Second SH resident enters House race
February 5, 2020
A 22-year-old Sweet Home man and Oregon State University senior has thrown his hat into what is now a six-way race for the Republican Party primary nomination for state House Dist. 17.
Dylan Richards filed Jan. 13. Also filed for the position are Jami Cate of Lebanon, Susan Coleman of Sweet Home, Bruce Cuff of Mehama, Timothy L. Krisch of Mill City and Scott Sword of Sublimity.
No Democrat had filed for the primary as of Monday, Feb. 3. March 10 is the filing deadline for candidates. The election is May 19.
Richards, the son of Aaron and Amy Burke, is finishing a double major at Oregon State in political science and economics. He is a 2016 graduate of Sweet Home High School.
Richards worked as field director for the Dennis Richardson campaign when Richardson ran and won election to secretary of state in 2016. Richards organized meetings, canvassing efforts and distribution of field signs.
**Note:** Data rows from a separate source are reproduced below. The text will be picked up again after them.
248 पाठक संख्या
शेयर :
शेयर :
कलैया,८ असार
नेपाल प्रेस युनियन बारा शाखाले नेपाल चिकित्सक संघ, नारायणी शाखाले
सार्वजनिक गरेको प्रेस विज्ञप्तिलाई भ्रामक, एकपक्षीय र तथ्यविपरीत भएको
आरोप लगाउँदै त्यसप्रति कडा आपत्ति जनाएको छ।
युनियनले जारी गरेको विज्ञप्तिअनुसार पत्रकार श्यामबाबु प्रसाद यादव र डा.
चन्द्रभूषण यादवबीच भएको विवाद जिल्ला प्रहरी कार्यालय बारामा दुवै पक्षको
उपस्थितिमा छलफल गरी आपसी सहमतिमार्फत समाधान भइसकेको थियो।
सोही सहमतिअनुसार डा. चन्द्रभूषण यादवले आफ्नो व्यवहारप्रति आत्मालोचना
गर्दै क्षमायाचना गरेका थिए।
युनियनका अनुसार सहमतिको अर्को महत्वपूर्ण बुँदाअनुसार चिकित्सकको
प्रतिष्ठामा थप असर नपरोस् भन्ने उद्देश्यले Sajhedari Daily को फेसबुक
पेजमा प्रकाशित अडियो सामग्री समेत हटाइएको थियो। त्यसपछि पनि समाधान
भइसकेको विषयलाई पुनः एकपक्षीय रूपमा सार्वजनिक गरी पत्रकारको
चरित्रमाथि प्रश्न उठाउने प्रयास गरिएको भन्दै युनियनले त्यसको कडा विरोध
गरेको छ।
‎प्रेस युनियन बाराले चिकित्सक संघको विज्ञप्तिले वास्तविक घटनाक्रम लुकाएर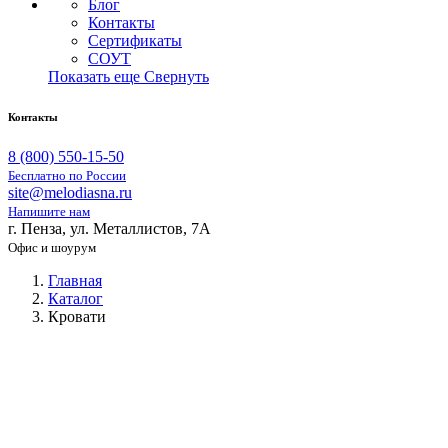
Блог
Контакты
Сертификаты
СОУТ
Показать еще
Свернуть
Контакты
8 (800) 550-15-50
Бесплатно по России
site@melodiasna.ru
Напишите нам
г. Пенза, ул. Металлистов, 7А
Офис и шоурум
Главная
Каталог
Кровати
He also worked for former Rep. Knute Buehler’s gubernatorial campaign, Sen. Fred Girod’s campaign and the campaign against Measure 101, which imposed a tax on healthcare insurance and hospital revenue to fund an expansion of Medicaid.
After graduation this year, Richards said he plans to “start a consulting firm for politics,” he said.
Richards, whose family owns Burke Logging, said he is “very” supportive of the TimberUnity movement and the timber industry. He particularly opposed the “cap and trade” bill that led Republican senators to temporarily leave the state last year to avoid allowing the state Senate to vote on the bill.
Richards said that Richardson taught him his conservative values.
He said he is concerned about the future of Republicans in Oregon, noting that no one is coming up the way Richardson, who knew how to reach young people, did in Salem four years ago.
“The GOP is dying,” Richards said. “In the last 30 years, we’ve had loss after loss. We can’t keep running the same old candidates we have for years. We need to use the Democrat playbook. That means young people. It’s time for new blood.”
For the GOP, it’s been one roadblock after another, Richards said, with Richardson the first to win state office since 2002, when Gordon Smith was re-elected to the U.S. Senate.
It was national politics that drew Richards’s interest in politics.
“Trump running was probably what got me looking into it,” Richards said. “He was different. He wasn’t a politician.”
Trump came out fighting against immigration, legal and illegal, Richards said.
The United States has too many immigrants coming in and abusing this country’s laws, Richards said, adding that immigrants take American jobs and drag down the American economy with their use of social services and assistance.
In his spare time, Richards said he loves hunting and fishing, but he also loves politics.
“I’ve always been drawn to politics,” he said. “Dennis definitely inspired me to run for office. I care about my community, and that’s why I’m running. I’m sick of seeing it (all of House Dist. 17) be side-stepped by Democratic leadership. They disregard all of this. I”m sick of seeing us thrown into the wastebasket like we’re trash.”
Richards agreed that he’s young for a typical candidate, but he never forgets how young men like Richardson were when they fought in the Vietnam War.
“Age doesn’t define someone,” Richards said. “I’ve also gotten the first Republican elected in Oregon in years.”